Extend the news report on Brett Kavanaugh's ceremonial swearing-in at the White House, picking up right after its last sentence.

** EXERCISE PASSAGE follows **

President Donald Trump apologized to Supreme Court Justice Brett Kavanaugh for "the terrible pain and suffering" he and his family were "forced to endure" during his confirmation process, at a ceremonial swearing-in event at the White House on Monday evening.
"Those who step forward to serve our country deserve a fair and dignified evaluation, not a campaign of political and personal destruction based on lies and deception," Trump said.
"What happened to the Kavanaugh family violates every notion of fairness, decency and due process," the President continued.
Trump said a man or woman in this country "must always be presumed innocent unless and until proven guilty."
"You, sir, under historic scrutiny, were proven innocent," Trump said to Kavanaugh. The FBI probe into the allegations against Kavanaugh reportedly found no corroboration of the allegations against him but was criticized by Democrats for not being a full investigation.
The ceremony took place in the East Room -- the same location where the President first announced Kavanaugh's nomination 13 weeks ago. Every sitting member of the Supreme Court was present at the ceremony.
Kavanaugh was confirmed by the Senate on Saturday, earning 50 "yes" votes -- the fewest for any Supreme Court justice in the modern era. The process was marred accusations of sexual assault and misconduct dredged up weeks before senators cast their votes. He denied all the allegations.
In his speech at the ceremony, Kavanaugh said the emotional Senate confirmation process "tested" him, "but it did not change me. My approach to judging remains the same."
Kavanaugh emphasized he will be an "independent" and "impartial" justice on the nation's highest court. "The Supreme Court is an institution of law -- it is not a partisan or political institution. The justices do not sit on opposite sides of an aisle."
"The Senate confirmation process was contentious and emotional," Kavanaugh said. "That process is over. My focus now is to be the best justice I can be."
"I take this office with gratitude and no bitterness. On the Supreme Court I will seek to be a force for stability and unity."
Kavanaugh also noted the first group of clerks he's hired as a justice are all women, a first in the history of the Supreme Court.

** End of EXERCISE PASSAGE **
** RECORDS SHOWN follows **

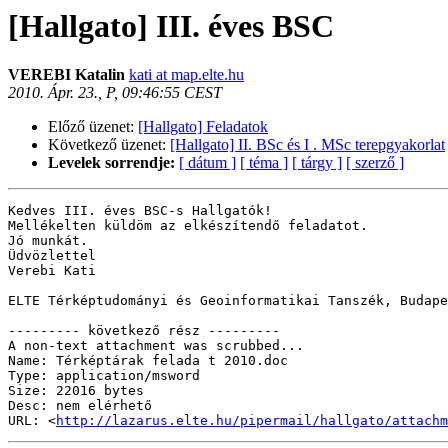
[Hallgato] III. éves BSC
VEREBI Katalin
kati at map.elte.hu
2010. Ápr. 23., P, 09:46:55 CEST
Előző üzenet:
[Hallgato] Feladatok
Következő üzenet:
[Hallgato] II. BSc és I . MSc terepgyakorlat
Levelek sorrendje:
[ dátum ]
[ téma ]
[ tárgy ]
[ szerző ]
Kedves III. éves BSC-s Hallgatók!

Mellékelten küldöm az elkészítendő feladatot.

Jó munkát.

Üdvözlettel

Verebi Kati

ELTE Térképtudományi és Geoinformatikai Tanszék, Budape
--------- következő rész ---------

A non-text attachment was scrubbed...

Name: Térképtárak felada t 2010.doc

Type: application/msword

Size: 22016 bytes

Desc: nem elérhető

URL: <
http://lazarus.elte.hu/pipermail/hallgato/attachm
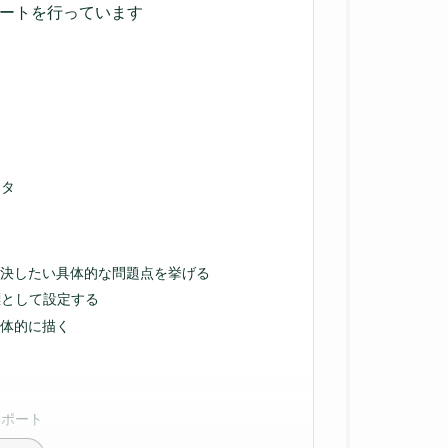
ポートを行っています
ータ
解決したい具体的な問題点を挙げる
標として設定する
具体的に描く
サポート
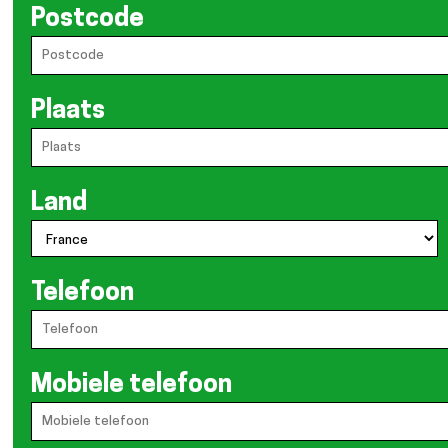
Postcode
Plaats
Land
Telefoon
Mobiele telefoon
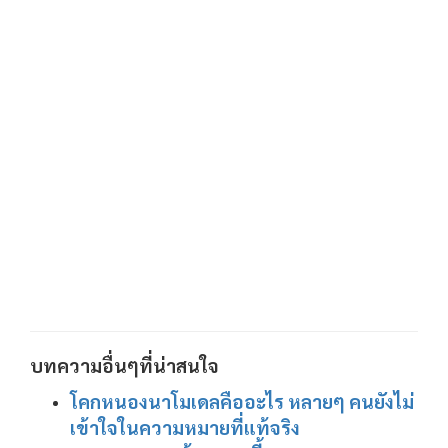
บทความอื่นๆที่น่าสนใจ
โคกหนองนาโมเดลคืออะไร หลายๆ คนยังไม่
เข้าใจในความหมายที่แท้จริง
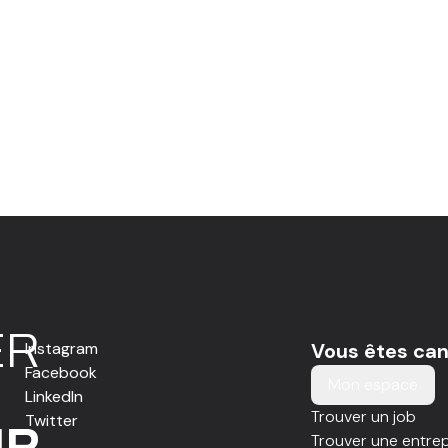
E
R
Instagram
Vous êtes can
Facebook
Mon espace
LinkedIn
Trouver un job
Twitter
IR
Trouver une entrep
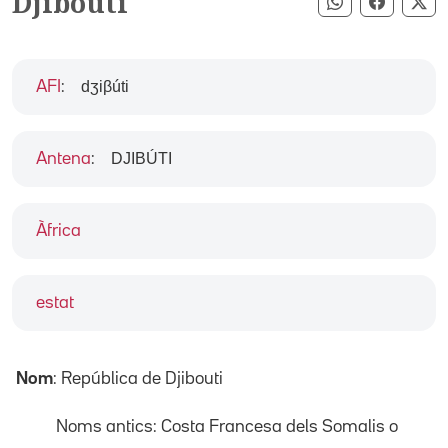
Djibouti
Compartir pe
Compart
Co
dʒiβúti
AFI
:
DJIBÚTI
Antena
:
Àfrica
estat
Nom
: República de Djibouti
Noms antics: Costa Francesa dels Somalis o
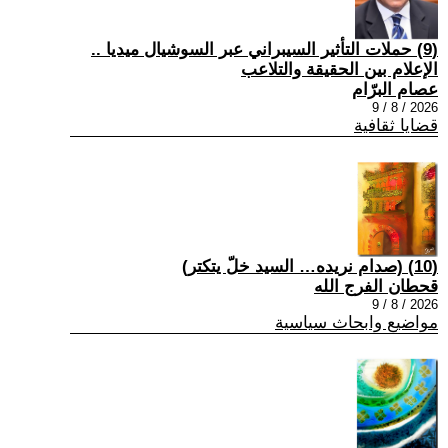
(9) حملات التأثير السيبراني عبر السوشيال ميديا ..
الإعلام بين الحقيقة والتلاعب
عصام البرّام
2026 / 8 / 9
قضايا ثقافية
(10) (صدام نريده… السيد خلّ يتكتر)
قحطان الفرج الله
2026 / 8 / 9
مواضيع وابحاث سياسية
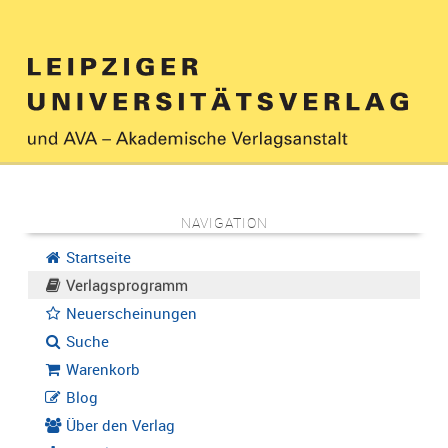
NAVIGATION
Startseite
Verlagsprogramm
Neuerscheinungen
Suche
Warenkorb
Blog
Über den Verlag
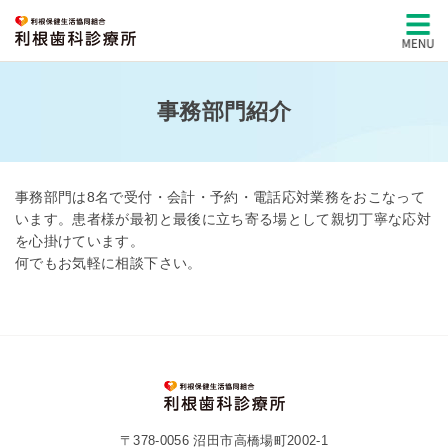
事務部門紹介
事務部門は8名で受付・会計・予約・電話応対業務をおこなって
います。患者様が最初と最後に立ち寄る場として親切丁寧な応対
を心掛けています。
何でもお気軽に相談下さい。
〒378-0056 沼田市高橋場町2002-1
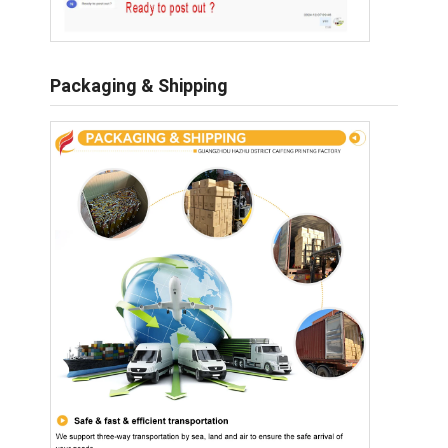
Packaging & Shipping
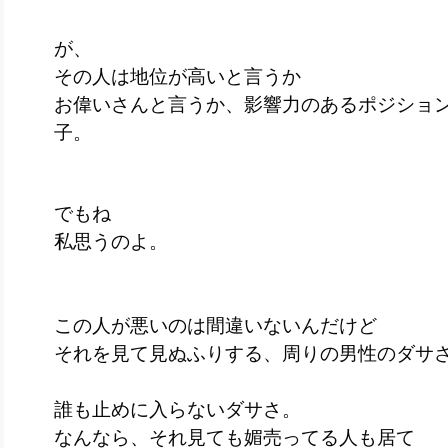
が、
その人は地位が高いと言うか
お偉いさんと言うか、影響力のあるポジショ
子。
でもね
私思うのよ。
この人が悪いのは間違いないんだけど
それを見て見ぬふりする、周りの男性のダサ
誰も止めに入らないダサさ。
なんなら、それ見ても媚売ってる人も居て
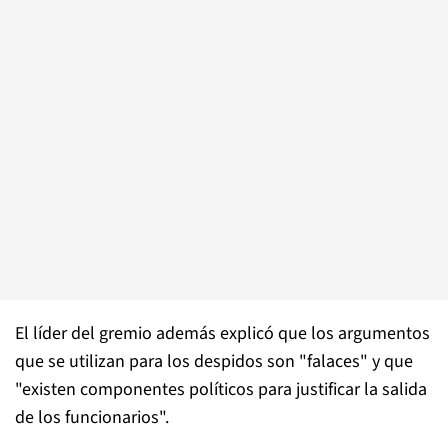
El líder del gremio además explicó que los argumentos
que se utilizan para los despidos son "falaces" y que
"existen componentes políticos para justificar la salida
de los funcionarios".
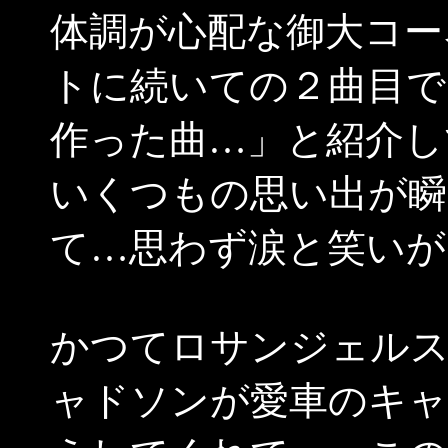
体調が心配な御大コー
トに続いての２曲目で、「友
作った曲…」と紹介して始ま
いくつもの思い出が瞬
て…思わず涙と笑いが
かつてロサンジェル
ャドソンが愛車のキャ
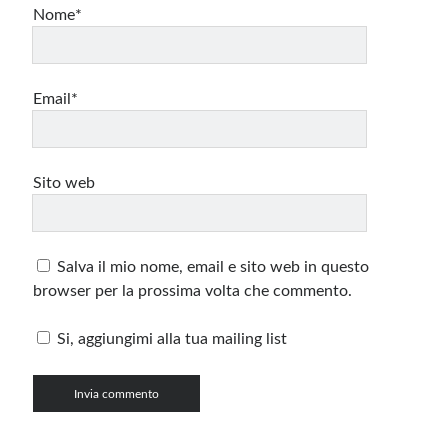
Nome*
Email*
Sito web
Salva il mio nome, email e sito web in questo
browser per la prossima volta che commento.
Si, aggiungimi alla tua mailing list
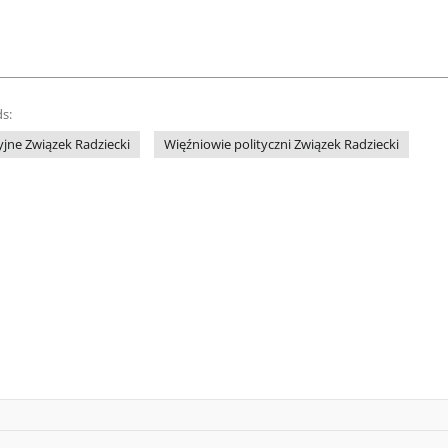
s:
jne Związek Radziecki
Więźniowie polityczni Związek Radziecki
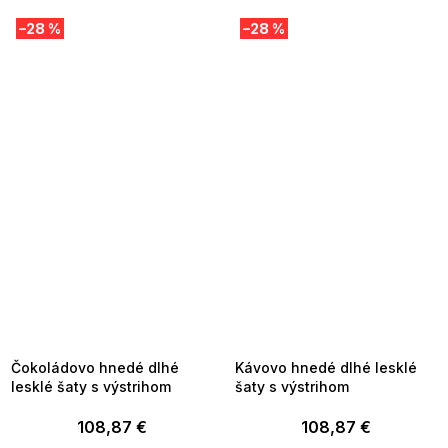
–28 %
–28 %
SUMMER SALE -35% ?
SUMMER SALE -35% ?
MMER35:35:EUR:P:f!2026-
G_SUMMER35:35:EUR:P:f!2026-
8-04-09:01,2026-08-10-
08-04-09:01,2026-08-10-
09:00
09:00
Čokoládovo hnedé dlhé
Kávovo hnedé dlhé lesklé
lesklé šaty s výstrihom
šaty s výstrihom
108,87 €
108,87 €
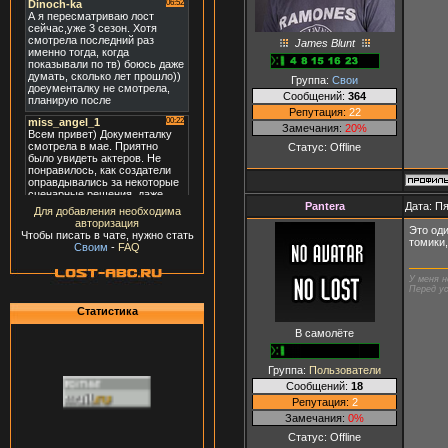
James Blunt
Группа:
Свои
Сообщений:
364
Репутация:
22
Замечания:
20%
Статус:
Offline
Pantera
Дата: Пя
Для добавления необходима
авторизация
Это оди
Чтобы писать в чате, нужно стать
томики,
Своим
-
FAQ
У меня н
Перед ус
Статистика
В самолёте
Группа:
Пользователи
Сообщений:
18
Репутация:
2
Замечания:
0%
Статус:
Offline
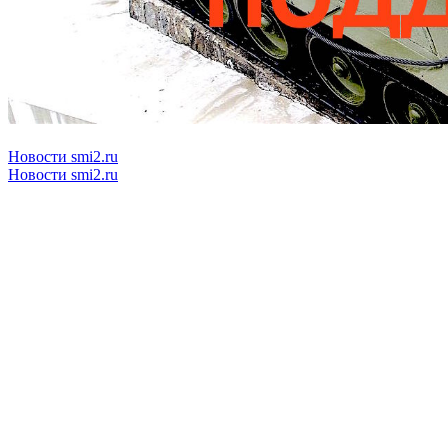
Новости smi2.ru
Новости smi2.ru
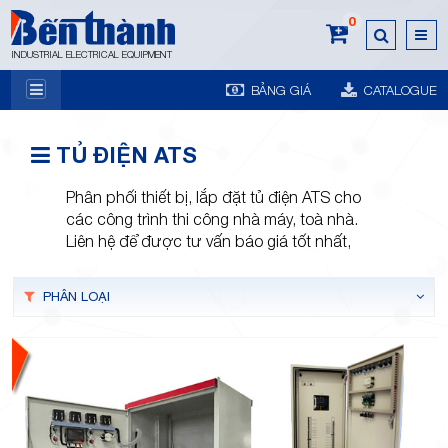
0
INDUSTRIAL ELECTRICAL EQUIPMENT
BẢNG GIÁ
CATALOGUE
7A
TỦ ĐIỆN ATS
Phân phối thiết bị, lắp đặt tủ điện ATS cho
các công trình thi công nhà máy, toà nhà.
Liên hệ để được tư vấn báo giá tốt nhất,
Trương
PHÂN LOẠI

** End of RECORDS SHOWN **

• [RESPONSE FOR THIS EXERCISE]:
Earlier Monday, Trump claimed the accusations against Kavanaugh were a "hoax set up by the Democrats." He also blamed "evil" people for putting Kavanaugh in a "disgraceful situation" during his confirmation process. The President had at one point previously been conciliatory toward Christine Blasey Ford, who testified before Congress alleging that Kavanaugh sexually assaulted her. Trump, at the time of the testimony, called Ford a "good witness" and said he respected her position very much.
Kavanaugh was administered the official Constitutional Oath and Judicial Oath by Chief Justice John Roberts and retired Justice Anthony Kennedy shortly after being confirmed by the Senate.
The latest justice to join the bench, Neil Gorsuch, spoke last year during his swearing-in at the White House Rose Garden. Justice Samuel Alito spoke at his swearing-in as well. However, Justices Sonia Sotomayor and Elena Kagan did not offer remarks during their respective swearing-in ceremonies, opting, instead, to speak at receptions with then-President Barack Obama regarding their appointments.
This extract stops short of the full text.